Curtis Blow had a commercial for Sprite, but Hammer got Pepsi to sponsor the Monster Arena Tour. Run-DMC went platinum, but Hammer moved his Whitney Houston number. The Beastie Boys conquered rock radio, Hammer conquered radio itself. People ridiculed how Hammer jacked an entire chunk of Rick James and Prince, but Puffy built an empire from “Taking ’80s hits/But does it sound so crazy?” rice field. Hammer had Saturday morning cartoons and puppets like The Beatles and New Kids on the Block. He was the first to show that rap’s success is not determined by the limited imagination of record labels.
Hammer’s success occurred in the space between Run-DMC’s 1986 and Dr. Dre’s 1993.walk this road,” proved that rap can work with pop music. when “Nuthin’ But a ‘G’ ThangNo. 2 hit Dr. Dre proves that the most primitive, uncompromising, unedited rap music is now pop music. As far as the music industry is concerned, all of the roughly six years in between have been growing pains. What is this new sound that is already out of our control and how do we market it?
No document better captures this moment rap monsterHammer, Vanilla Ice, Young MC, Tone Loc, DJ Jazzy Jeff & the Fresh Prince, Fat Boys, Technotronic, Snap!, C+C Music Factory and more. Released in 1999 by Razor & Tie. Nostalgia was his minor and early success of the decade. those great 70’s Compilation, and now was on the hair metal compendium monsters of rockshortly after the release of rap monsterRazor & Tie co-founders and producers Craig Balsam and Cliff Chenfeld announce the first volume of an ambitious new series. kids bop.
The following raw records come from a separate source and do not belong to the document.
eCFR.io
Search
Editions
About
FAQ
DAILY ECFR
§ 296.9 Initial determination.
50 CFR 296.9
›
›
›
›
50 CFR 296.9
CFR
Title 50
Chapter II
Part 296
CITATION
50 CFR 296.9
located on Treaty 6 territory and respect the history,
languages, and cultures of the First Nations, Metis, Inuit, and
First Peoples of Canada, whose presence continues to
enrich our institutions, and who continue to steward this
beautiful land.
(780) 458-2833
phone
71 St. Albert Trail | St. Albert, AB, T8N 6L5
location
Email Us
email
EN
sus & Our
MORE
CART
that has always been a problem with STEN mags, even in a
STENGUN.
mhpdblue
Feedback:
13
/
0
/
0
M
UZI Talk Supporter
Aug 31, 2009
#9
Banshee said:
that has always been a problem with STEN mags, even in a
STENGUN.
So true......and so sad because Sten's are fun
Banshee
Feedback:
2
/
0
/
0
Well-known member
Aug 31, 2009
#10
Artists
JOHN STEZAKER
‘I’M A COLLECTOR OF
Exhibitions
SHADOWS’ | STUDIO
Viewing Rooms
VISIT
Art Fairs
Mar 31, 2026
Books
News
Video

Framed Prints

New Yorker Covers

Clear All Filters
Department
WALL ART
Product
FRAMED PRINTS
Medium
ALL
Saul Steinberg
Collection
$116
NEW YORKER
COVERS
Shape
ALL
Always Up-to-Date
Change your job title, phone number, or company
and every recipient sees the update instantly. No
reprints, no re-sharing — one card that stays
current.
like its ancestors, rap monster It was crude, shameless, cheap-looking, somewhat inconsistent, and at $26.99 plus $5.95 shipping and handling, it wasn’t cheap by any means. Black Sheep’s original version of “the choice is yours’, not the iconic remix. Not available in stores you bought it off the tv like a shamwowIt sold over 250,000 units, but I’m not sure I actually saw it before I purchased a $6 copy from Discogs to do this review. (You’d need Biz Marky, Marky Mark, Digital Underground, Chris Cross, and the Beasties of the Bastard Era to fully cover the ’90s pop-rap bubble). It stands as the most complete compendium of the most jiggy eras before the jiggy era.